At the weekend, I undertook CIPS’s eLearning course on ethical procurement and supply.  It gives a sound, basic grounding in just a couple of hours and, because it has a fairly tough test at the end of it, you get a certificate.

This is a fee-earner for CIPS in that continued certification requires the test to be re-taken each year.  I’m hoping this will mean that CIPS will update the course materials from time-to-time as effective practice in tackling modern slavery and labour rights violations develops.

There are two compulsory modules, each with a case study and a 10-question assessment, followed by a mandatory 30-question test.  The first deals with the eradication of unethical behaviour to the human race, which includes an excellent introduction to labour standards and human rights.  The second deals with personal conscience, compliance and influence.  There’s also an optional module, which is in fact a very useful collection of CIPS knowledge papers on a range of ethical procurement issues.
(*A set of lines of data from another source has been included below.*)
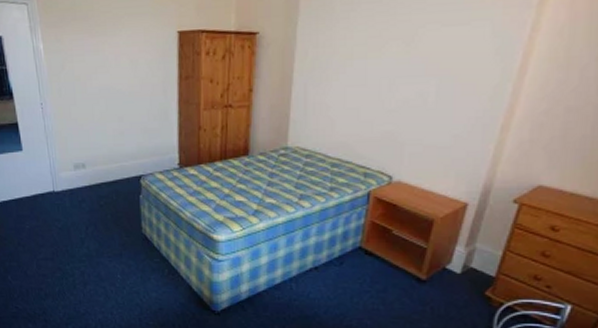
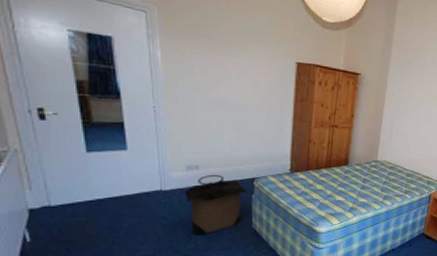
laundry hamper: none [74,172,135,239] -> present [184,174,248,234]

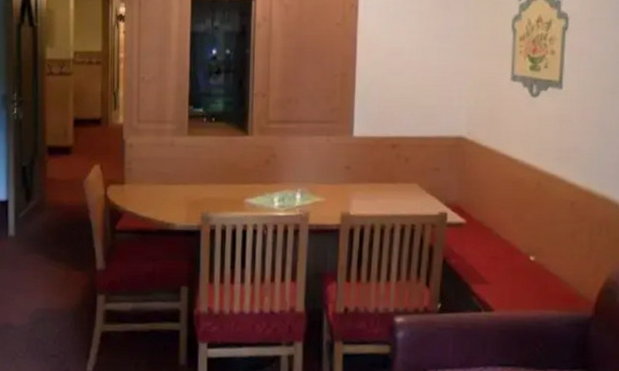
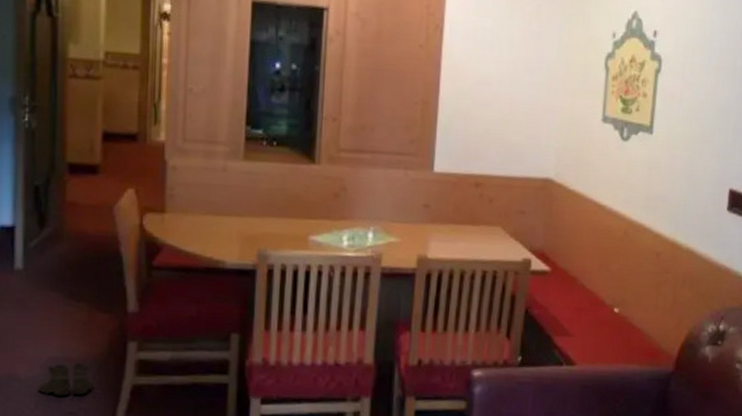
boots: none [28,312,71,341] -> present [38,362,94,396]

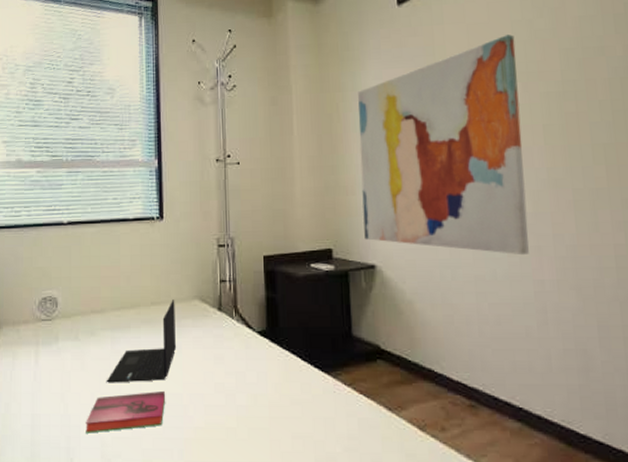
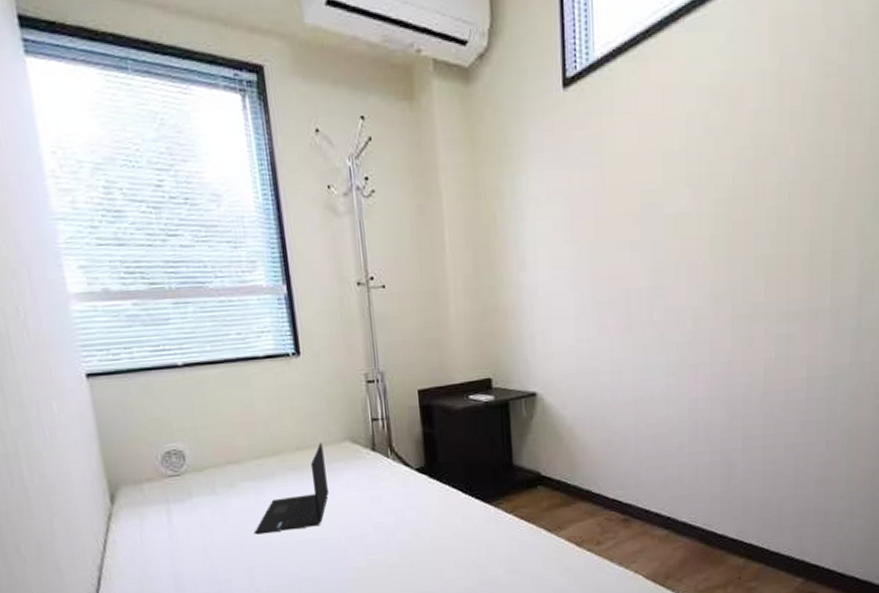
hardback book: present [86,390,166,433] -> none [236,536,322,586]
wall art: present [358,34,529,256] -> none [518,129,689,375]

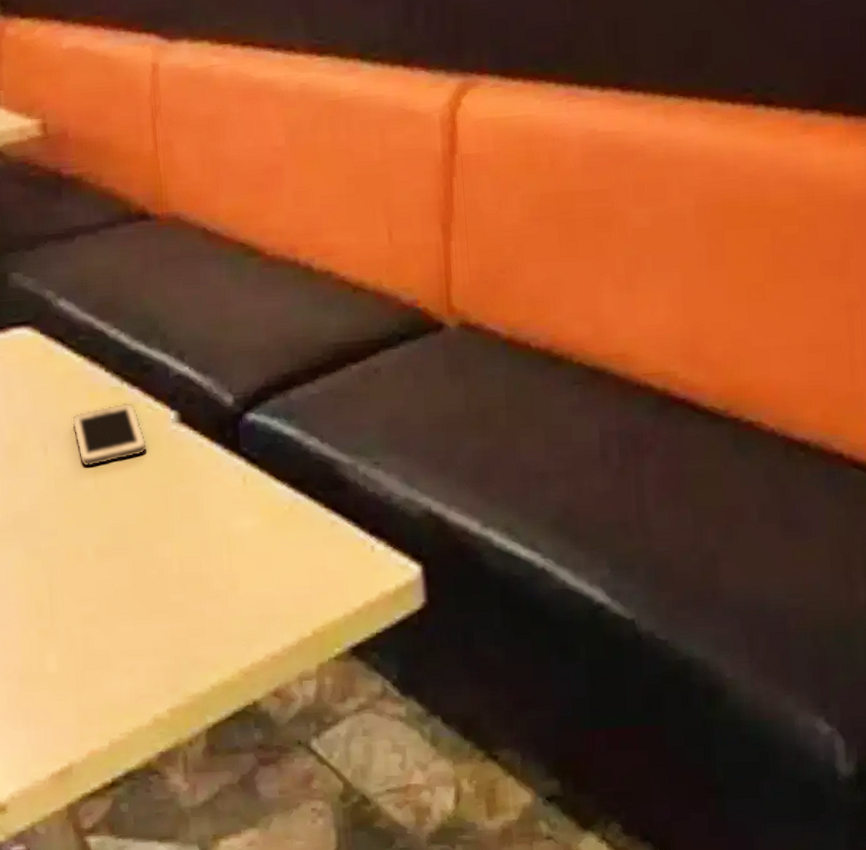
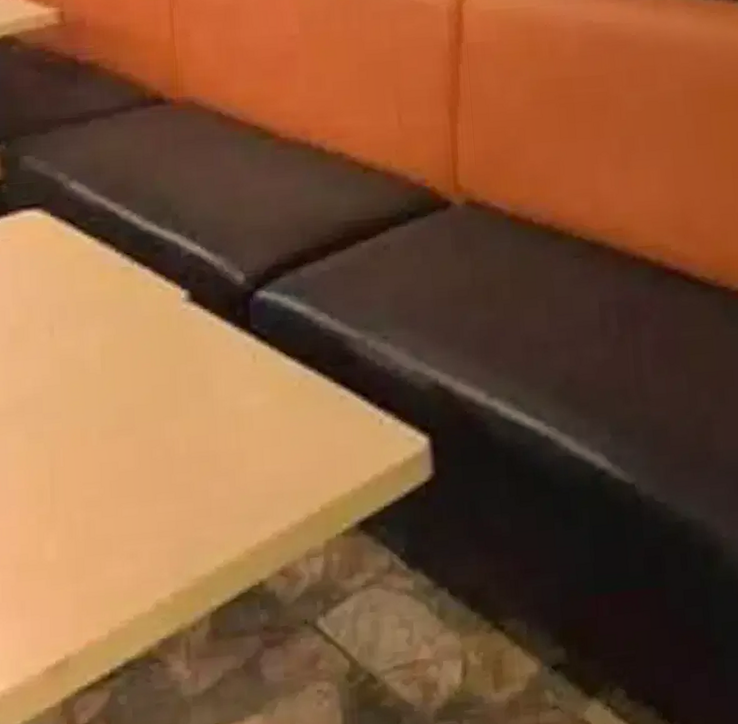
cell phone: present [72,402,148,468] -> none [80,282,157,349]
I didn’t find the test easy, even though you might have expected some of the material to be fairly intuitive.  But the best thing is that the course is free to CIPS members until October 2016, while non-members need to pay a fee, currently £38 plus VAT.

I’d say that as ethical matters are climbing the public procurement agenda right now, especially following the introduction of the Modern Slavery Act 2015, this sort of training is going to become essential for public, private and third-sector buyers alike.